Vale notar também que essa implementação é apenas um exemplo de como atingir o baixo acoplamento, utilizando APIs amplamente disponíveis em navegadores. Como já mencionado, existem diferentes formas de implementar a comunicação através de mensagens, e até mesmo bibliotecas que disponibilizam um ferramental similar para lidar com produtores e consumidores.

Conclusão

Com a comunicação baseada em eventos, equipes de software podem desenvolver, testar e implementar novas funcionalidades de forma mais ágil. A emissão de eventos permite a criação de componentes independentes, de forma que múltiplas equipes trabalhem simultaneamente em diferentes partes da aplicação sem interferir umas nas outras. Da mesma forma, essa estratégia de comunicação promove o desacoplamento ao implementar uma nova interface entre dois subsistemas independentes.

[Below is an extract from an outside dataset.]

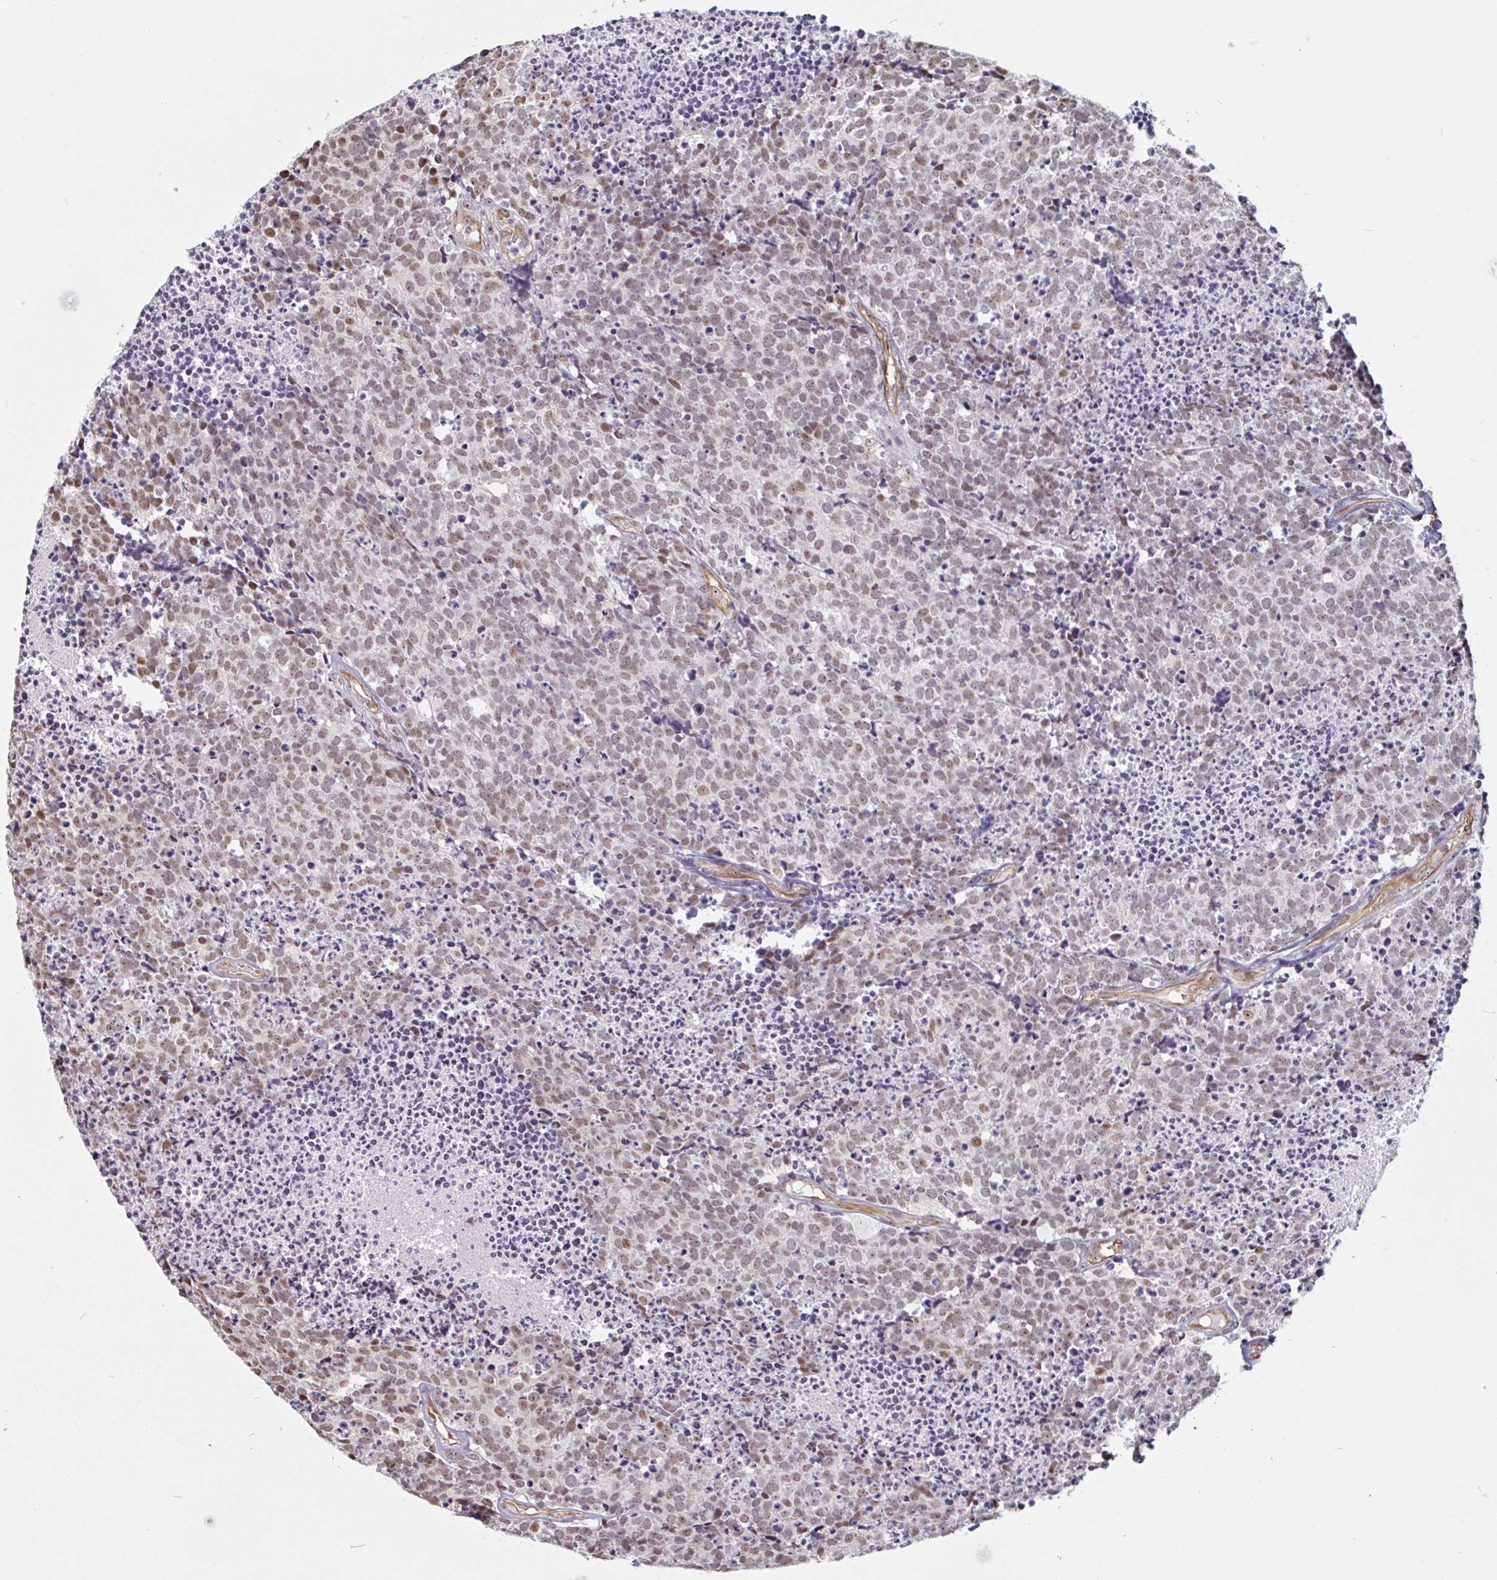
{"staining": {"intensity": "moderate", "quantity": ">75%", "location": "nuclear"}, "tissue": "carcinoid", "cell_type": "Tumor cells", "image_type": "cancer", "snomed": [{"axis": "morphology", "description": "Carcinoid, malignant, NOS"}, {"axis": "topography", "description": "Skin"}], "caption": "Brown immunohistochemical staining in carcinoid (malignant) exhibits moderate nuclear staining in approximately >75% of tumor cells.", "gene": "ZNF689", "patient": {"sex": "female", "age": 79}}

Por fim, ao evitar o acoplamento direto, erros ou falhas em um subsistema (no nosso caso, em um microfrontend) deixam de afetar diretamente o comportamento de outros, garantindo uma experiência mais estável a usuários.

Em aplicações complexas, o desacoplamento de conceitos é vital para garantir escalabilidade e flexibilidade. Nesse artigo, exploramos uma estratégia de mensageria como forma de comunicação entre microfrontends, permitindo que ilhas de funcionalidades isoladas possam se comunicar sem a necessidade de criar dependências rígidas entre elas. Adotando esse padrão, equipes de desenvolvimento podem se beneficiar de um processo de trabalho mais ágil e independente, além de uma arquitetura mais limpa e uma experiência mais robusta para o usuário final.